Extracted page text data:
========================================================================

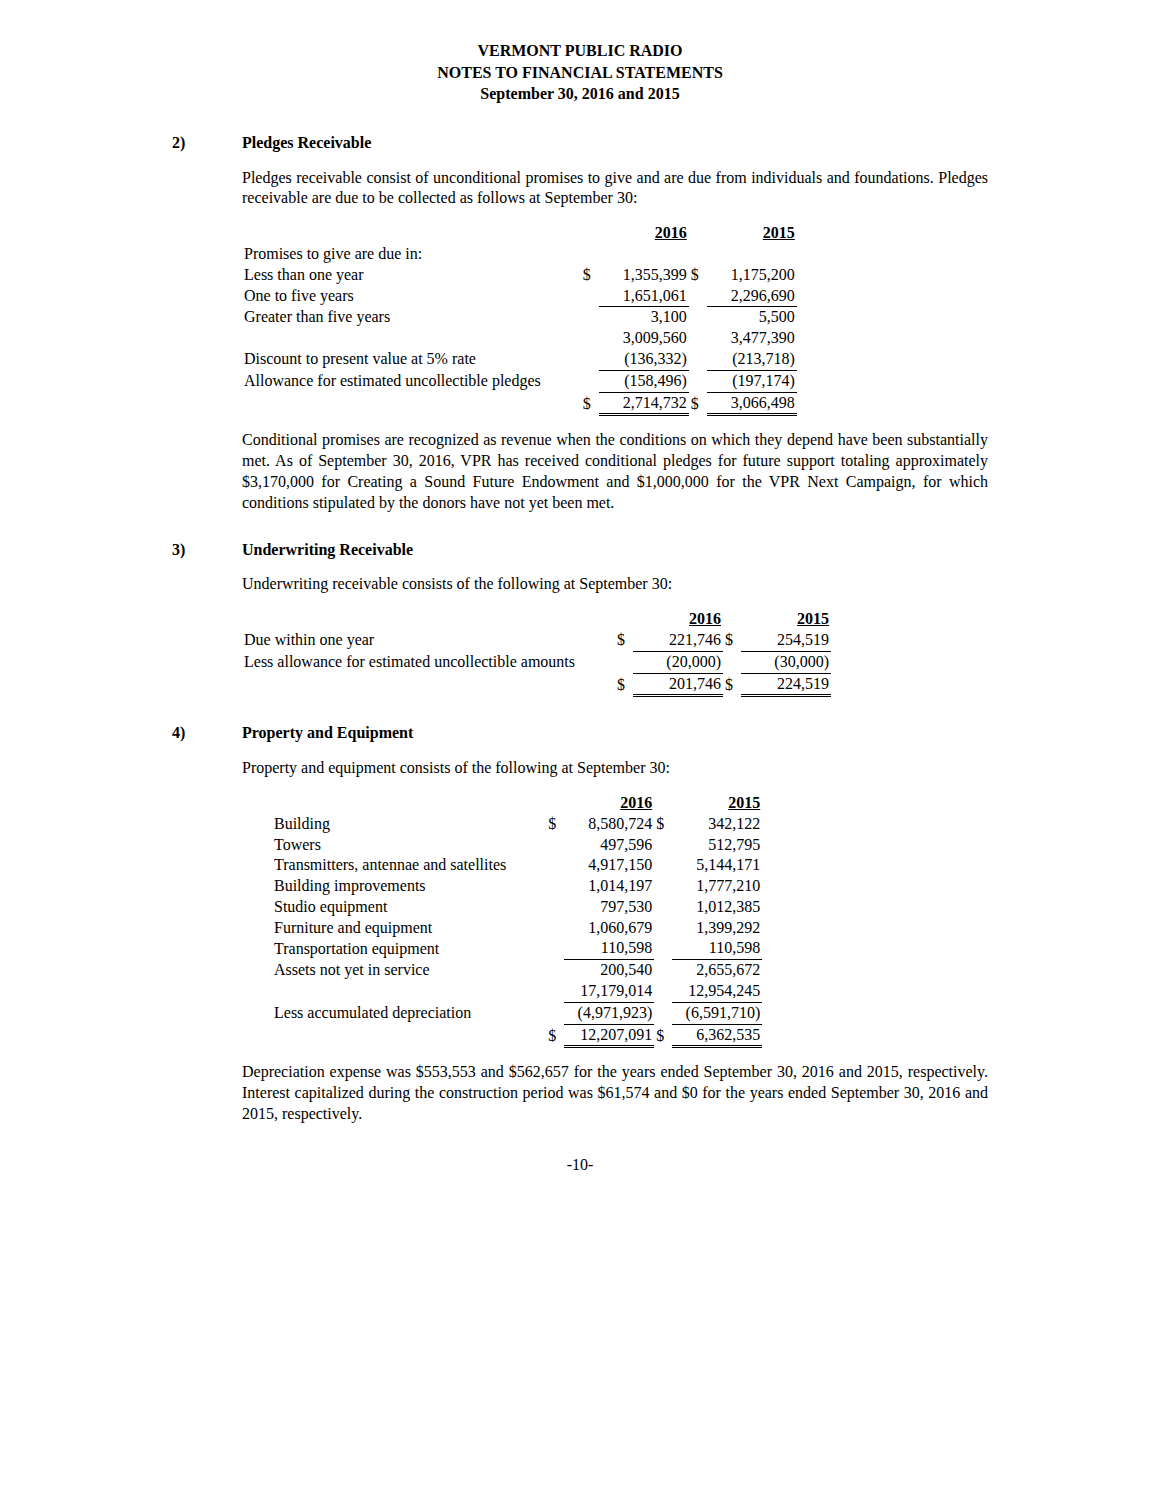VERMONT PUBLIC RADIO
NOTES TO FINANCIAL STATEMENTS
September 30, 2016 and 2015
2) Pledges Receivable
Pledges receivable consist of unconditional promises to give and are due from individuals and foundations. Pledges receivable are due to be collected as follows at September 30:
| | | 2016 | | 2015 |
| Promises to give are due in: | | | | |
| Less than one year | $ | 1,355,399 | $ | 1,175,200 |
| One to five years | | 1,651,061 | | 2,296,690 |
| Greater than five years | | 3,100 | | 5,500 |
| | | 3,009,560 | | 3,477,390 |
| Discount to present value at 5% rate | | (136,332) | | (213,718) |
| Allowance for estimated uncollectible pledges | | (158,496) | | (197,174) |
| | $ | 2,714,732 | $ | 3,066,498 |
Conditional promises are recognized as revenue when the conditions on which they depend have been substantially met. As of September 30, 2016, VPR has received conditional pledges for future support totaling approximately $3,170,000 for Creating a Sound Future Endowment and $1,000,000 for the VPR Next Campaign, for which conditions stipulated by the donors have not yet been met.
3) Underwriting Receivable
Underwriting receivable consists of the following at September 30:
| | | 2016 | | 2015 |
| Due within one year | $ | 221,746 | $ | 254,519 |
| Less allowance for estimated uncollectible amounts | | (20,000) | | (30,000) |
| | $ | 201,746 | $ | 224,519 |
4) Property and Equipment
Property and equipment consists of the following at September 30:
| | | 2016 | | 2015 |
| Building | $ | 8,580,724 | $ | 342,122 |
| Towers | | 497,596 | | 512,795 |
| Transmitters, antennae and satellites | | 4,917,150 | | 5,144,171 |
| Building improvements | | 1,014,197 | | 1,777,210 |
| Studio equipment | | 797,530 | | 1,012,385 |
| Furniture and equipment | | 1,060,679 | | 1,399,292 |
| Transportation equipment | | 110,598 | | 110,598 |
| Assets not yet in service | | 200,540 | | 2,655,672 |
| | | 17,179,014 | | 12,954,245 |
| Less accumulated depreciation | | (4,971,923) | | (6,591,710) |
| | $ | 12,207,091 | $ | 6,362,535 |
Depreciation expense was $553,553 and $562,657 for the years ended September 30, 2016 and 2015, respectively. Interest capitalized during the construction period was $61,574 and $0 for the years ended September 30, 2016 and 2015, respectively.
-10-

========================================================================

■ Try it
Within the data, count the lines that hold the word "than". Answer with the figure and nothing more.

■ Response
2